Noelle Toumey Reetz
Office of the Vice President for Research and Economic Development
ATLANTA—Vince Calhoun, Distinguished University Professor of Psychology at Georgia State University and director of the Center for Translational Research in Neuroimaging and Data Science, has received a five-year, $3.3 million grant from the National Institute on Aging to use advanced machine learning to identify and separate subtypes of Alzheimer’s disease.
Alzheimer’s disease is the sixth leading cause of death in the U.S., but unlike other major killers such as cancer and heart disease, scientists are unable to easily diagnose Alzheimer’s or effectively treat it. In part, this is because there has been little work focused on integrating imaging and genomic data in the quest to find biomarkers, measurable indicators of the disease or its level of severity.
“When patients develop cognitive impairment, we need to learn how to predict whether those patients will decline further, which may be an indication of Alzheimer’s disease, or maintain a mild level of impairment,” Calhoun said. “Alzheimer’s also does not always present in the same way in every patient. People might have similar symptoms, but the brain changes are different. But you can’t see that just by looking at the symptom profile.”
Calhoun said that’s one reason why there have been so many failed trials to find effective treatments for Alzheimer’s. Scientists may need to use different types of drugs to treat different subtypes of the disease.
He and Jingyu (Jean) Liu, associate professor of computer science and an expert in imaging genomics, will further develop a new multivariate machine learning framework called flexible subspace analysis, which Liu created to pull together and examine networks of structural imaging, functional imaging and genomic data from patients with Alzheimer’s and related disorders.

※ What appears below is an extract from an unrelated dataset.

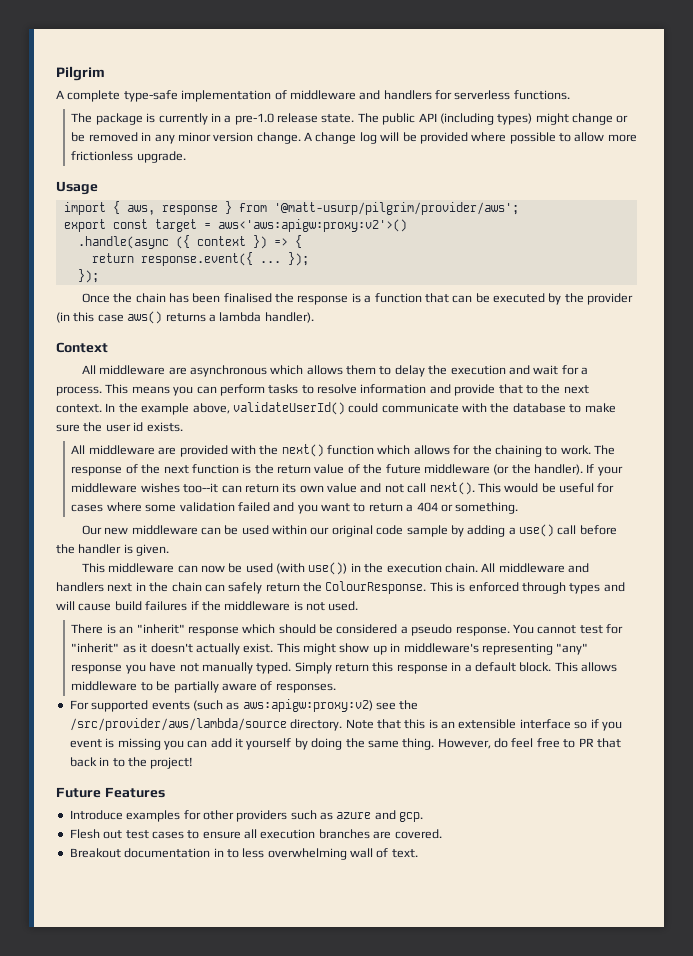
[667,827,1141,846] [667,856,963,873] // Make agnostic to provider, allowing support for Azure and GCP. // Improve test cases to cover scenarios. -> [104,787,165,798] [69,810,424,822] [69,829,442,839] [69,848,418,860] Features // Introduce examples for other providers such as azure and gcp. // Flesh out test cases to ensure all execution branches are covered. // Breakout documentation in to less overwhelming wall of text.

“It’s well known that there are genetic markers related to Alzheimer’s, such as APOE, which increases the likelihood of developing late-onset Alzheimer’s, but there’s been much less investigation into how combinations of sites in the genome may be contributing,” Calhoun said. “Using these approaches that we’ve developed, we’re going to look for patterns of genomic data that are linked with patterns of structural data and functional data — essentially a multimodal fingerprint for subtypes of Alzheimer’s disease.”
An abstract of the grant, 1RF1AG063153-01A1, is available here.
Distinguished University Professor
Calhoun is the founding director of the Center for Translational Research in Neuroimaging and Data Science (TReNDS), which is focused on improving our understanding of the human brain using advanced analytic approaches.